### [Given records]

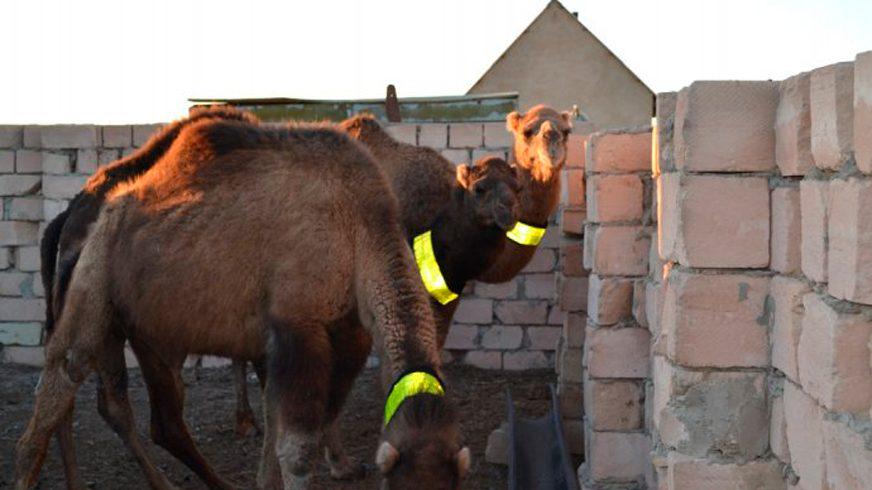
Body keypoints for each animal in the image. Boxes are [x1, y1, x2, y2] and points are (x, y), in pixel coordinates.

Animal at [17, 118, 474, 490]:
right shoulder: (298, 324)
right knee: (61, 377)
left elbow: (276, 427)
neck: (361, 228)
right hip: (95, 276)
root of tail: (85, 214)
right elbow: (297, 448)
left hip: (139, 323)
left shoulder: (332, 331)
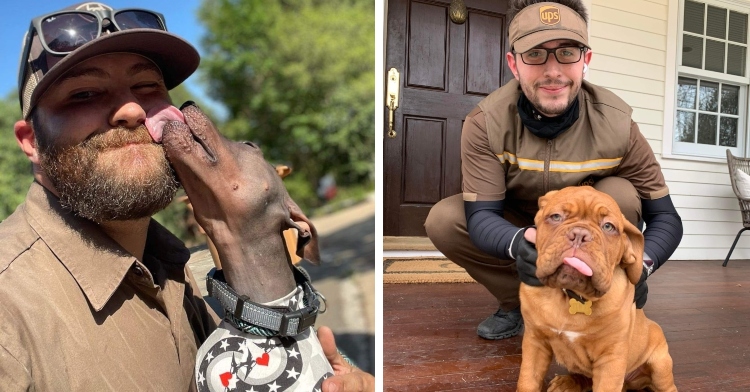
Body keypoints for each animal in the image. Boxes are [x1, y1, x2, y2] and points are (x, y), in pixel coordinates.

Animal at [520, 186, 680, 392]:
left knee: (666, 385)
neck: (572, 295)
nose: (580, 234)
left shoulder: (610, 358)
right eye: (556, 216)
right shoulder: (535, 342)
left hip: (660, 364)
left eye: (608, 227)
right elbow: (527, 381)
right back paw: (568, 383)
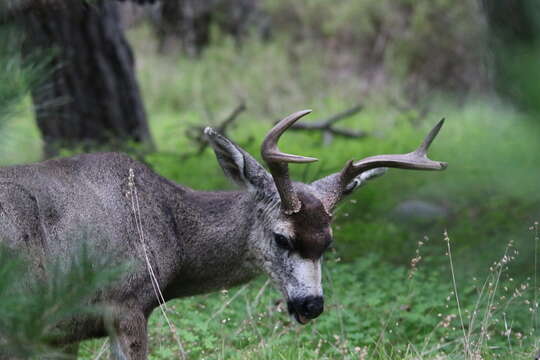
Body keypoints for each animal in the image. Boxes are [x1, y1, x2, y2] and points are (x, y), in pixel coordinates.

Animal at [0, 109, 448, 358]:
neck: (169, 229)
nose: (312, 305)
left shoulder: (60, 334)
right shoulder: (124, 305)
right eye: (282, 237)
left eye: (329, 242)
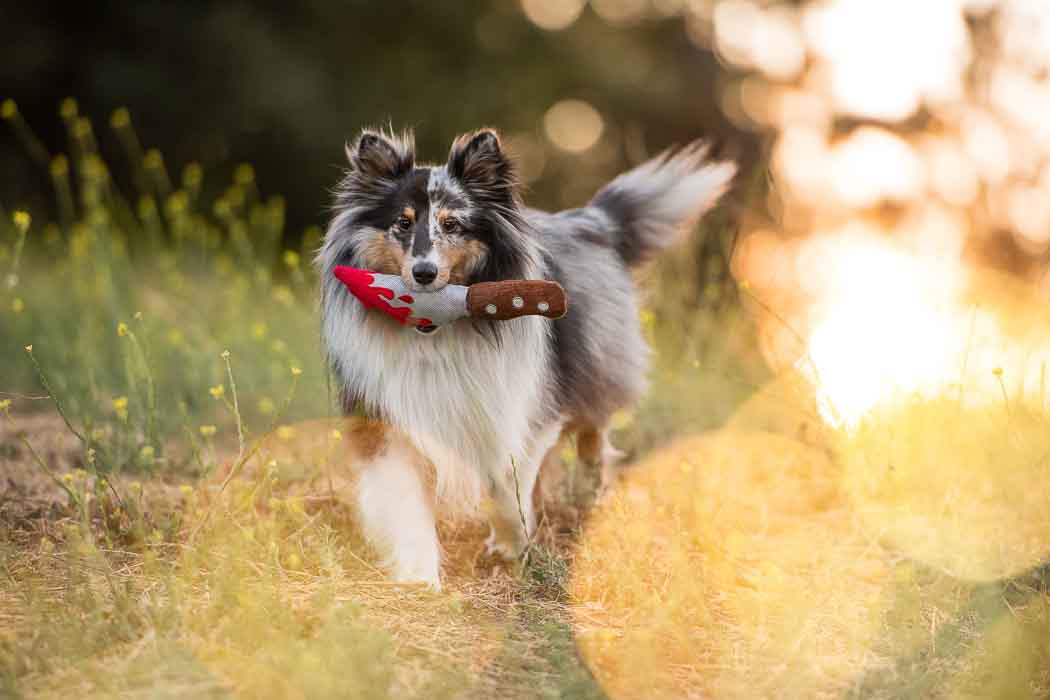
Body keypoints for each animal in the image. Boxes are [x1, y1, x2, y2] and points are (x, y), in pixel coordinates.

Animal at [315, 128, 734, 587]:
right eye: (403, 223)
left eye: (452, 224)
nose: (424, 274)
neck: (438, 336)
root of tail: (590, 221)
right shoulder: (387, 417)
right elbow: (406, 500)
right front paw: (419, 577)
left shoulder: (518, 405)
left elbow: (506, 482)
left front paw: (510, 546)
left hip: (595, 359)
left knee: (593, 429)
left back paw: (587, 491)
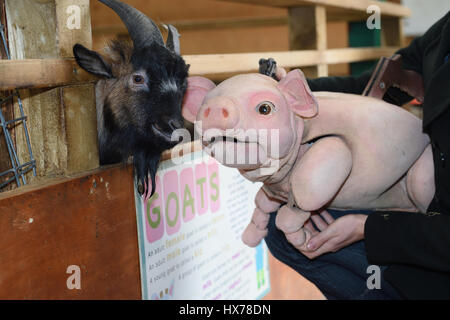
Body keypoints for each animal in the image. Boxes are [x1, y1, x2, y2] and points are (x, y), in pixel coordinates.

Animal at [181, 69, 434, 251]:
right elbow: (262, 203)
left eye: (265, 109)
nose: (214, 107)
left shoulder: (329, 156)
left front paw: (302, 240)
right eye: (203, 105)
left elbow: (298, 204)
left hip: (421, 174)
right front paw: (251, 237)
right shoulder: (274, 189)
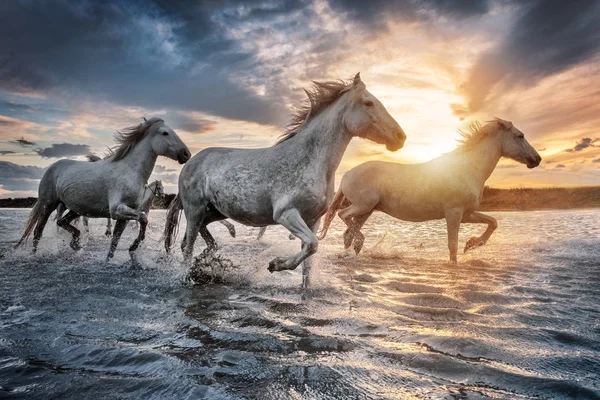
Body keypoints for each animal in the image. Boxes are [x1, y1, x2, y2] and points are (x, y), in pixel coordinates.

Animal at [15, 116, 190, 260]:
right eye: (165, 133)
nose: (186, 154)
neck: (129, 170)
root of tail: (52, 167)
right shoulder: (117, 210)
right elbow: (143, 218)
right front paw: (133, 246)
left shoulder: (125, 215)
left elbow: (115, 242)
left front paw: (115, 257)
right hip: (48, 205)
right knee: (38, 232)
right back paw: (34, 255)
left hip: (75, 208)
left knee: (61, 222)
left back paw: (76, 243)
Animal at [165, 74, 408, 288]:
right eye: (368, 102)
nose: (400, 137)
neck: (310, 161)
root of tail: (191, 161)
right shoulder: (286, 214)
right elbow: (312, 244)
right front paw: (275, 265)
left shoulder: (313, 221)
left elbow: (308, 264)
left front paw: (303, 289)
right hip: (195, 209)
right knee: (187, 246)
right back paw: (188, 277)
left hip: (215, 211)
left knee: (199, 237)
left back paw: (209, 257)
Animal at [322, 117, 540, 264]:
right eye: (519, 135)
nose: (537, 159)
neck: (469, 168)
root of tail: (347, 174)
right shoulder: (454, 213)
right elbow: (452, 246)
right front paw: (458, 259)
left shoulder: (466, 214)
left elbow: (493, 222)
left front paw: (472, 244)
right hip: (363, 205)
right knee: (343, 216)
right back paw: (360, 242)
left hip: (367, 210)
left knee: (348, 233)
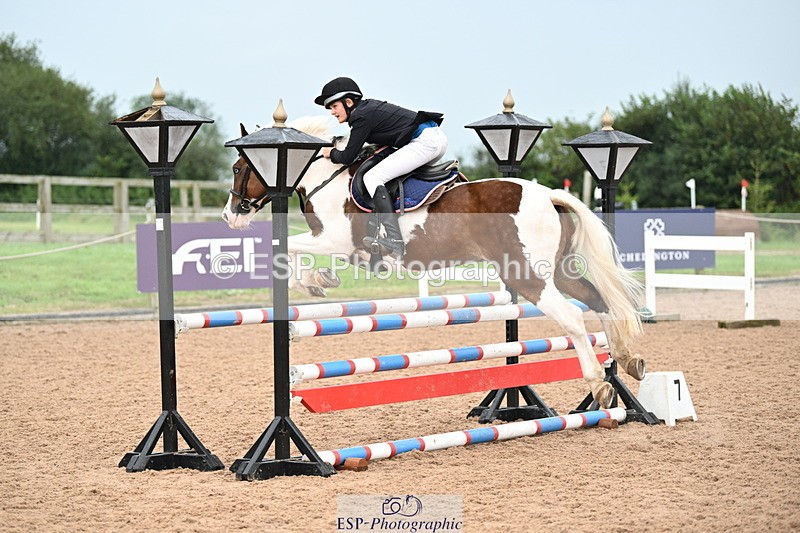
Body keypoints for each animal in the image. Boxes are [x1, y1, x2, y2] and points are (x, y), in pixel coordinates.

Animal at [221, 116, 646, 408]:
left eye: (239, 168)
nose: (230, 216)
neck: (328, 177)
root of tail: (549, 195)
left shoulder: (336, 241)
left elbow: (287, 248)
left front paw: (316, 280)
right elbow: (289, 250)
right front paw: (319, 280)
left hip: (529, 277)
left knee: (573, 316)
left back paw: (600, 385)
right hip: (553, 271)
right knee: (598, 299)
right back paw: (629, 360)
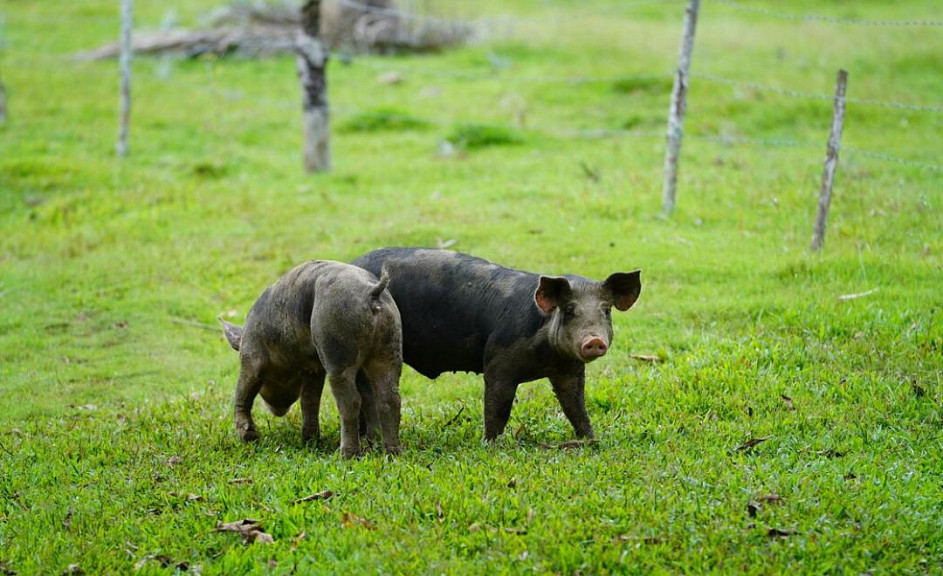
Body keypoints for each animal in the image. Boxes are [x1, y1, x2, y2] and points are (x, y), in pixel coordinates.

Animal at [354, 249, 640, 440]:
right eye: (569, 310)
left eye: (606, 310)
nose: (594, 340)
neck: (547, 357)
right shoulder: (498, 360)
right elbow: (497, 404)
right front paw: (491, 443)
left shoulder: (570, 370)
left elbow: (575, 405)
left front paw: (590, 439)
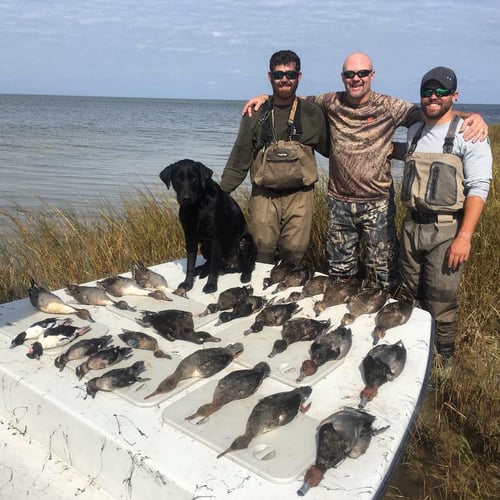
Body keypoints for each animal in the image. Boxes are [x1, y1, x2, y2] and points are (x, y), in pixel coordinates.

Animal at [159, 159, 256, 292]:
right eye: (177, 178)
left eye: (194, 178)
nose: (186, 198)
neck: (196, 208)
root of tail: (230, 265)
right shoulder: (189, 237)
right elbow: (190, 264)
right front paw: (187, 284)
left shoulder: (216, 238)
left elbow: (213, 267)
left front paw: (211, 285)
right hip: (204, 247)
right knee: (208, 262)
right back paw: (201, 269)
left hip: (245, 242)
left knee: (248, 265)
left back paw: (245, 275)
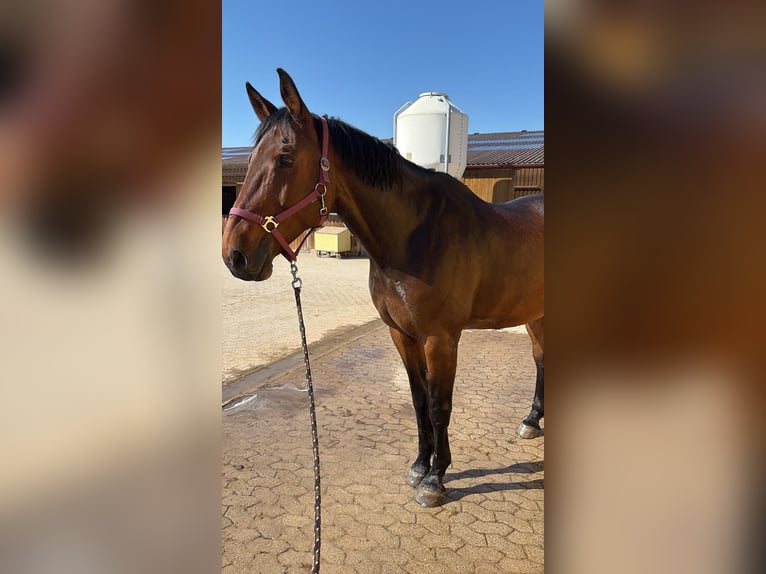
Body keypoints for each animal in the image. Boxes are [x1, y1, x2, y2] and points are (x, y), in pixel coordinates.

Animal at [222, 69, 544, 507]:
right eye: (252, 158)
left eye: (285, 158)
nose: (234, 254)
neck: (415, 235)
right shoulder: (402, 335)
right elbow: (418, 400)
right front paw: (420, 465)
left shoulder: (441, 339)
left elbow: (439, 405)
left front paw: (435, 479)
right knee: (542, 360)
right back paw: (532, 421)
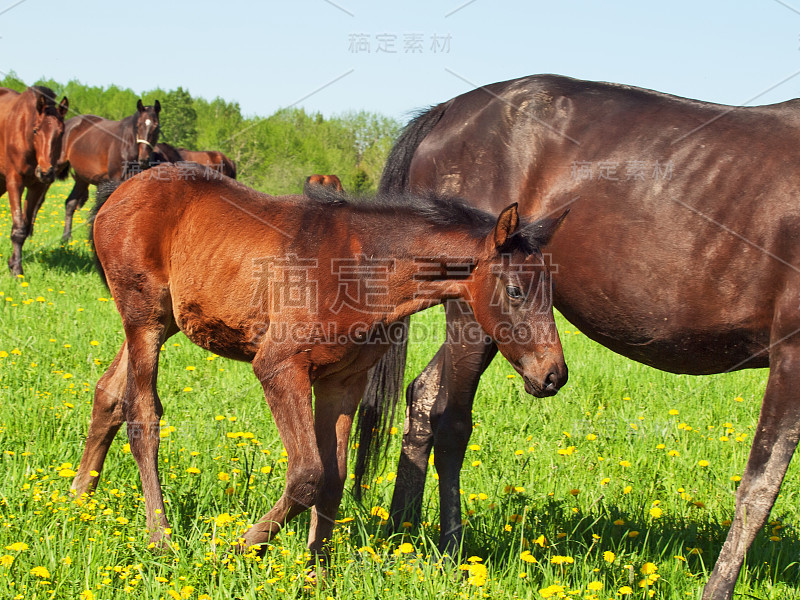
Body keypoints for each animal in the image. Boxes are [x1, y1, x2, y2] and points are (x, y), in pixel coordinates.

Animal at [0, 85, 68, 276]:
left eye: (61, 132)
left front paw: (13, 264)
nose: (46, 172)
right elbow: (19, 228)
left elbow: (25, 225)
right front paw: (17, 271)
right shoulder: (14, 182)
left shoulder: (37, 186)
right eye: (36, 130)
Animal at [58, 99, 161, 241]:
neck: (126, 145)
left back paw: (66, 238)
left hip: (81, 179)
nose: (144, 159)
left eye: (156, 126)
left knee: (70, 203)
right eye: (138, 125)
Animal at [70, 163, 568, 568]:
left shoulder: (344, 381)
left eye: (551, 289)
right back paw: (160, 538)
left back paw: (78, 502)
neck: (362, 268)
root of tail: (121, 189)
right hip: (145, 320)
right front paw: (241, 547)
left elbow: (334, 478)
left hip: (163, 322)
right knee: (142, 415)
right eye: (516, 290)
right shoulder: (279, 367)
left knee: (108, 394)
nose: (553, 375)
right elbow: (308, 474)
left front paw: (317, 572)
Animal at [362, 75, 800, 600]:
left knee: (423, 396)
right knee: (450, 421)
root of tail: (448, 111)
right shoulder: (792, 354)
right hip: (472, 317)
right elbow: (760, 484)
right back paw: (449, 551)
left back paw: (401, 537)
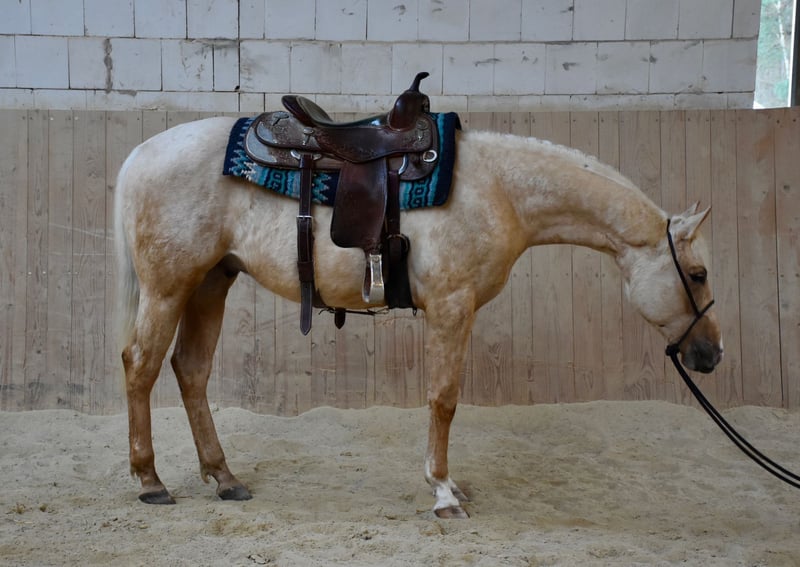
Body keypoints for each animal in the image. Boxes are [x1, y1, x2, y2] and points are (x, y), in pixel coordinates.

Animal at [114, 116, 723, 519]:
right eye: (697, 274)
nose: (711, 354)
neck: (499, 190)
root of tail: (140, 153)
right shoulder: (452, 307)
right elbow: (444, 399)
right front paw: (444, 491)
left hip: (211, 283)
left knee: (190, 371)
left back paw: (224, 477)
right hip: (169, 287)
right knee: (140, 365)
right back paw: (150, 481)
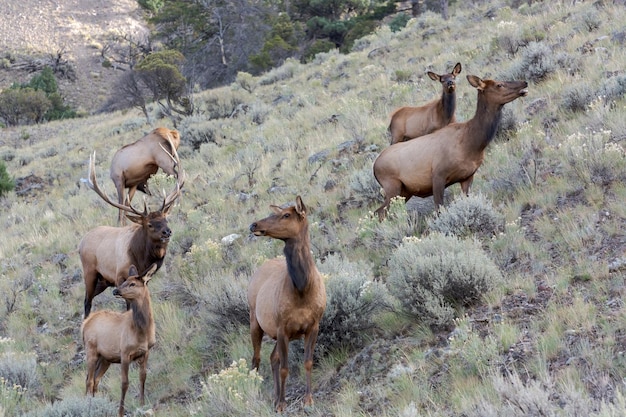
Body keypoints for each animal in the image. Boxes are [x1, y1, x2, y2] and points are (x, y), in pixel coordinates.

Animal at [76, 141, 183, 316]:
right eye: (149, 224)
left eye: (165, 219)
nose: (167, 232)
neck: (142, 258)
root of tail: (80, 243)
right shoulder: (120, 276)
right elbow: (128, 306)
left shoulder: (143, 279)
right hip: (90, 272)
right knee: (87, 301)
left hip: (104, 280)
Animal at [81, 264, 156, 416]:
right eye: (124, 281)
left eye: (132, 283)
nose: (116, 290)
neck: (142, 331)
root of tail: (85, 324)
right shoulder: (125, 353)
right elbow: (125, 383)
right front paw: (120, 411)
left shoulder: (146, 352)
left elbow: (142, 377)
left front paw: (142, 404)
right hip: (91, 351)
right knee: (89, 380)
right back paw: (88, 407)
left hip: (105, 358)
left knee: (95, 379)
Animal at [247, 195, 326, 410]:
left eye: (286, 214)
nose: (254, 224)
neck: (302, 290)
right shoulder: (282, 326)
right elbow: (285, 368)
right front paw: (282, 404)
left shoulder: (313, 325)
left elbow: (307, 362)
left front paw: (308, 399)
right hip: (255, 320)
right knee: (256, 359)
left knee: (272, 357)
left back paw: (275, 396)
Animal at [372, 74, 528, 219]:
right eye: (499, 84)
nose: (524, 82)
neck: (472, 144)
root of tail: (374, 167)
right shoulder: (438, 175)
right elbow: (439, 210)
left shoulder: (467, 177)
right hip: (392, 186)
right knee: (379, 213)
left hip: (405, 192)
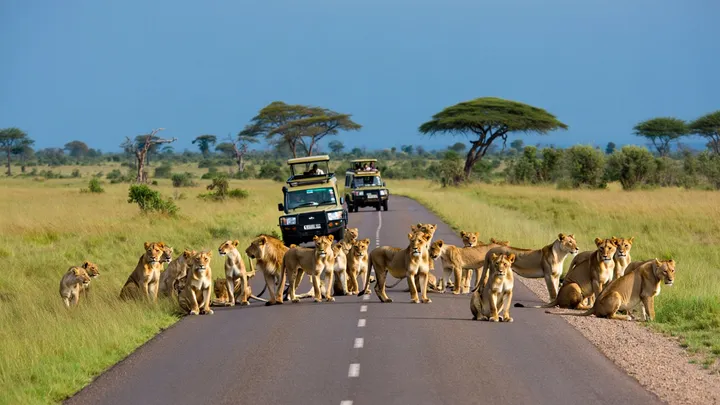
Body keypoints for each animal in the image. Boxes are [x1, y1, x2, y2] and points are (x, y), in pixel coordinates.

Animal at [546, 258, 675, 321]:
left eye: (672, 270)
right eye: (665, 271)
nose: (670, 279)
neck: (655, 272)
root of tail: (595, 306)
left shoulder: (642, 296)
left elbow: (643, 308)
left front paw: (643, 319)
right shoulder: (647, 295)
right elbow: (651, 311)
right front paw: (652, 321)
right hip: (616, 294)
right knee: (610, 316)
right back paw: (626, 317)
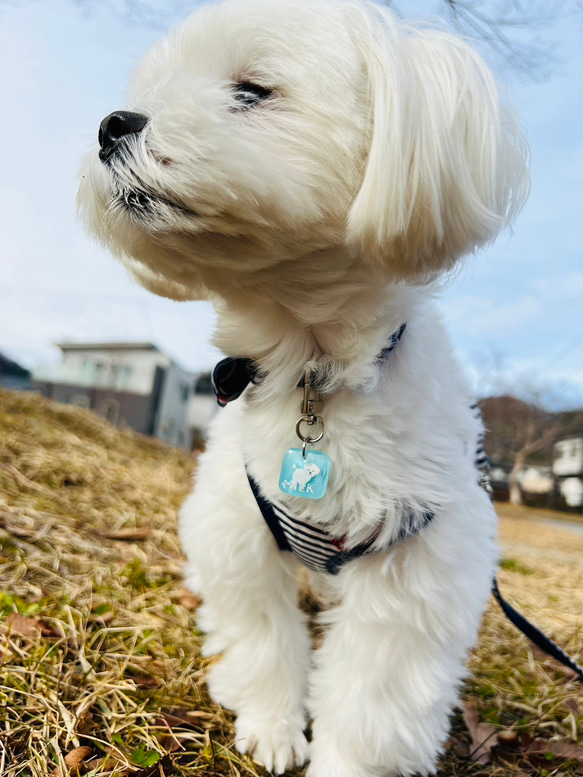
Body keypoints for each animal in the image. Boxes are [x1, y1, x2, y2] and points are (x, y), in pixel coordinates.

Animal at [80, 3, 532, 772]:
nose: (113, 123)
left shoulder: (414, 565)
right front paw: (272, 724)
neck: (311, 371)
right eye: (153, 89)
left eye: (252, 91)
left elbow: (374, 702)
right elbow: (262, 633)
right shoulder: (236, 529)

### [Your task]
Each line above that falls between the line with "left knee: (190, 371)" and the line with "right elbow: (651, 311)" should be printed exactly, together with those two lines, but the pictures should not.

### [Answer section]
left knee: (190, 371)
left back paw: (224, 477)
right hip: (169, 287)
right knee: (140, 365)
right back paw: (150, 481)
Body keypoints for each animal in the image. Boxes are [x1, y1, x2, y2] and points are (x, y), in pixel coordinates.

Animal at [76, 141, 183, 316]:
right eye: (149, 224)
left eye: (165, 219)
nose: (167, 232)
neck: (142, 258)
root of tail: (80, 243)
right shoulder: (120, 276)
right elbow: (128, 306)
left shoulder: (143, 279)
right hip: (90, 272)
right knee: (87, 301)
left hip: (104, 280)
Animal at [81, 264, 156, 416]:
right eye: (124, 281)
left eye: (132, 283)
nose: (116, 290)
neck: (142, 331)
root of tail: (85, 324)
right shoulder: (125, 353)
right elbow: (125, 383)
right front paw: (120, 411)
left shoulder: (146, 352)
left elbow: (142, 377)
left front paw: (142, 404)
right hip: (91, 351)
right knee: (89, 380)
right back paw: (88, 407)
left hip: (105, 358)
left knee: (95, 379)
Animal at [247, 195, 326, 410]:
left eye: (286, 214)
nose: (254, 224)
neck: (302, 290)
right shoulder: (282, 326)
right elbow: (285, 368)
right front paw: (282, 404)
left shoulder: (313, 325)
left elbow: (307, 362)
left front paw: (308, 399)
right hip: (255, 320)
right knee: (256, 359)
left knee: (272, 357)
left back paw: (275, 396)
Animal at [372, 74, 528, 219]:
right eye: (499, 84)
nose: (524, 82)
neck: (472, 144)
root of tail: (374, 167)
right shoulder: (438, 175)
right elbow: (439, 210)
left shoulder: (467, 177)
right hip: (392, 186)
right knee: (379, 213)
left hip: (405, 192)
Body keypoints for each animal in the image. Boxes are [x1, y1, x2, y2] and points are (x, y), in pixel coordinates.

Animal at [546, 258, 675, 321]:
left eye: (672, 270)
right eye: (665, 271)
nose: (670, 279)
neck: (655, 272)
root of tail: (595, 306)
left shoulder: (642, 296)
left elbow: (643, 308)
left front paw: (643, 319)
right shoulder: (647, 295)
right elbow: (651, 311)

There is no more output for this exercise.